In fog computing systems, each fog node often maintains multiple interfaces to achieve simultaneous communications with end devices. To maximize the utilization of network capacities and avoid interference, a critical mission for each fog node is to allocate distinct channels to its interfaces, also known as multi-interface channel allocation, to maximize the total throughput by successful transmissions. However, the effective allocation scheme design is challenging because the full knowledge of channel state dynamics is often hard to attain in practice. Faced with such uncertainties, online learning is needed to cooperate with online decision making. In this article, we devise an integrated design to conduct such multi-interface channel allocation in fog computing systems.

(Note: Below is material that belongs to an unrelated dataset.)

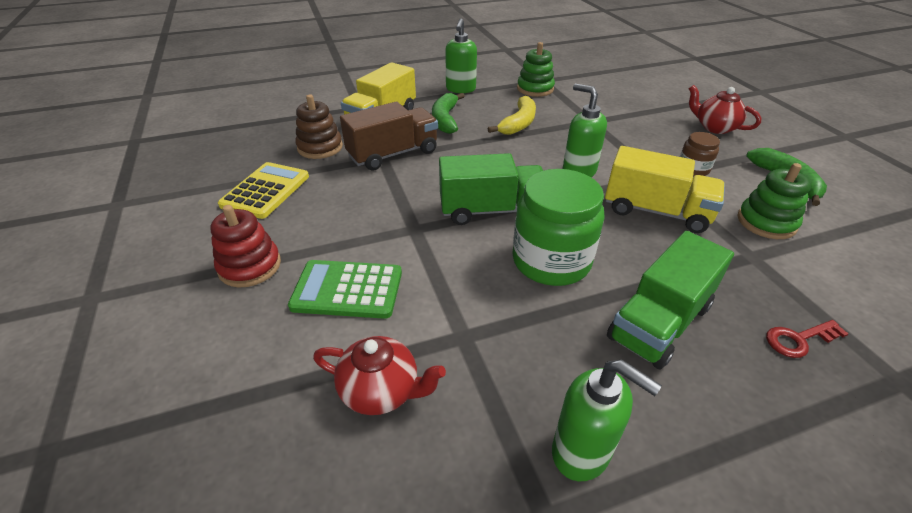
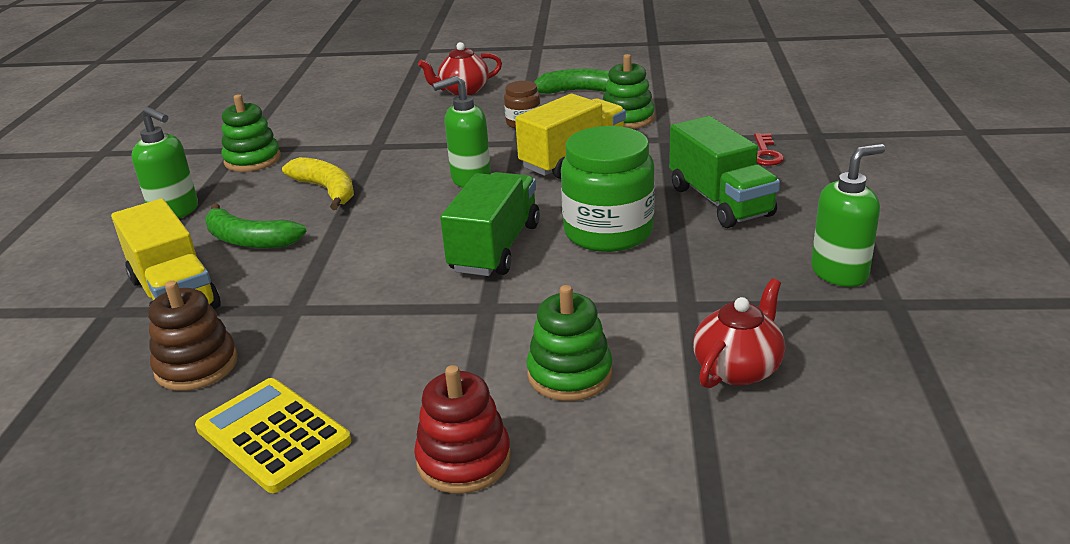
camera: 65 degrees left, 10 degrees down
green calculator [288,260,402,319] -> green stacking toy [527,285,612,401]
brown truck [340,102,438,171] -> none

Specifically, by formulating the channel allocation problem in the settings of multiarmed bandit with multiple plays and leveraging Thompson sampling techniques, we propose a multi-interface channel allocation with binary feedback (MICA-B) scheme, which makes online channel allocation decisions through effective learning from binary transmission feedback. Our theoretical analysis shows that MICA-B achieves a sublinear O(logT) regret bound on the performance loss (also known as regret) over a finite time horizon T. Based on MICA-B, we further exploit structure information of channel characteristics and design constrained MICA-B (CoMICA-B) to improve learning efficiency. Further, we propose multi-interface channel allocation with multilevel feedback (MICA-M) which extends MICA to handle more general cases with multilevel feedback information. Our simulation results verify the effectiveness and robustness of MICA-B, CoMICA-B, and MICA-M in terms of regret reduction.